### Available data
Segment Open

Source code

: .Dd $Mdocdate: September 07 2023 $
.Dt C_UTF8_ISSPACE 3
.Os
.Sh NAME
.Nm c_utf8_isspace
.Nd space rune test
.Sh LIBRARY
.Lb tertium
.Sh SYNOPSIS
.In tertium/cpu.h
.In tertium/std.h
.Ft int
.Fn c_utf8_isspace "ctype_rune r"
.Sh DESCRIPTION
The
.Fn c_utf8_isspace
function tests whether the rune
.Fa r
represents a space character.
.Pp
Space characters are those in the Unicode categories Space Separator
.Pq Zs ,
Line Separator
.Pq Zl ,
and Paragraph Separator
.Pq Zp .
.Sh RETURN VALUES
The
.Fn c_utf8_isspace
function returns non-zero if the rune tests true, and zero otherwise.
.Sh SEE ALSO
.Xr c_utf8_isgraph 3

Segment Closed

All the data needs repeating. Return it exactly.

Source code

: .Dd $Mdocdate: September 07 2023 $
.Dt C_UTF8_ISSPACE 3
.Os
.Sh NAME
.Nm c_utf8_isspace
.Nd space rune test
.Sh LIBRARY
.Lb tertium
.Sh SYNOPSIS
.In tertium/cpu.h
.In tertium/std.h
.Ft int
.Fn c_utf8_isspace "ctype_rune r"
.Sh DESCRIPTION
The
.Fn c_utf8_isspace
function tests whether the rune
.Fa r
represents a space character.
.Pp
Space characters are those in the Unicode categories Space Separator
.Pq Zs ,
Line Separator
.Pq Zl ,
and Paragraph Separator
.Pq Zp .
.Sh RETURN VALUES
The
.Fn c_utf8_isspace
function returns non-zero if the rune tests true, and zero otherwise.
.Sh SEE ALSO
.Xr c_utf8_isgraph 3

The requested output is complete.